- _Selected excerpt_:
• • • • •
The ride is on the softer end of firm. You can barely feel the reflective indicators when you drive over them, but I also took an unseen, unmarked speed bump exiting a parking lot at “let’s get out of here” speeds and didn’t even blink. So the setup is good, then.
That’s the 1’s greatest trick—convincing you it doesn’t weigh as much as a Bentley Bentayga.
Using a combination of performance and hybrid drive modes over a couple-hundred miles of driving, me and my driving buddy averaged around 32 MPG. Not bad at all for a day of making each other nauseous among California redwoods.
The Polestar people worked very hard so I would not say what I’m about to say, but I’m going to say it anyway.
The 1 is a Volvo. I remember it as a Volvo design from six years ago. It was the inspiration for the entirety of the current Volvo design language! And now we have an exclusive brand trying to sell a $155,000 car that kind of looks like a two-door version of the $36,000 Volvo S60.
It’s beautiful! I couldn’t stop staring at it from the rear quarter angles. It nailed the P1800 homage. Volvo did, that is. For it to scream Polestar, I can’t help but think it needed to do more. The company didn’t even paint it their trademark blue!
And then once you’re inside, it also has the same dashboard layout as the entire current Volvo lineup, and it doesn’t even get the very promising Android-based infotainment system in the upcoming Polestar 2! It keeps Volvo’s clunkier Sensus system. It’s not horrible, but Polestar employees on hand even gave us a demonstration of how much better the Polestar 2’s system is before we even drove the 1.
In the plus-twos, the back seats, there’s no room for my head. My driver’s license lists me as 5-foot 7-inches (the DMV worker told me she gave me an inch for “room to grow” when I got this license back in 2015), and I either have to uncomfortably hold my head down out of the way of a rear cross-bar on the ceiling, or lean my head back under the rear window.
Kids should be fine.
All around the car are some strange features that feel borderline unfinished. You can’t release and move the sun shields, the passenger-side vanity mirror started sliding off its glue in our test car, there’s exposed foam under the hood, and pot-markings on the underside of the hood panel that don’t look great (I was assured this was inconsequential and normal when I asked why it didn’t feature any cool exposed carbon, like the Lexus RC F Track Edition, etc.), and if you push the button to raise the rear spoiler when parked, the space underneath in the opening is just exposed plastic or carbon framework that is begging for some sort of panel to cover it up.
• • • • •
- _Given records_:
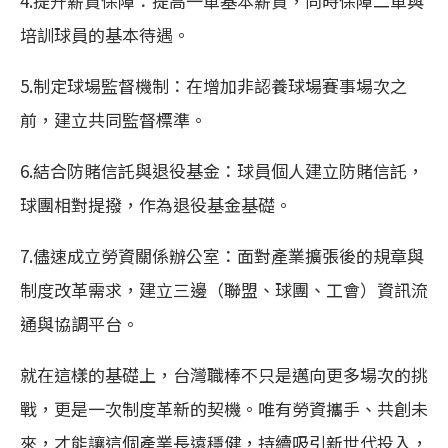
4.提升薪資保障：提高一軍基本薪資，同時保障二軍與
培訓球員的基本待遇。
5.制定球場監督機制：在增加非認養球場賽事場次之
前，建立共同監督標準。
6.結合防賭信託與退役基金：球員個人建立防賭信託，
球團相對提撥，作為退役基金基礎。
7.儘速成立勞資關係辦公室：面對產業擴張後的規章與
制度改革需求，建立三邊（聯盟、球團、工會）資訊流
通與協調平台。
󠀠󠀠就在這樣的基礎上，台灣職棒不只是邁向更多場次的挑
戰，更是一次制度革新的契機。唯有勞資攜手、共創未
來，才能讓這個產業長遠穩健，持續吸引新世代投入，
• • • • •
Rewrite the car review excerpt from the words "The ride is" up to and including the words "is good, then.", substituting "speed hump" for "speed bump".

The ride is on the softer end of firm. You can barely feel the reflective indicators when you drive over them, but I also took an unseen, unmarked speed hump exiting a parking lot at “let’s get out of here” speeds and didn’t even blink. So the setup is good, then.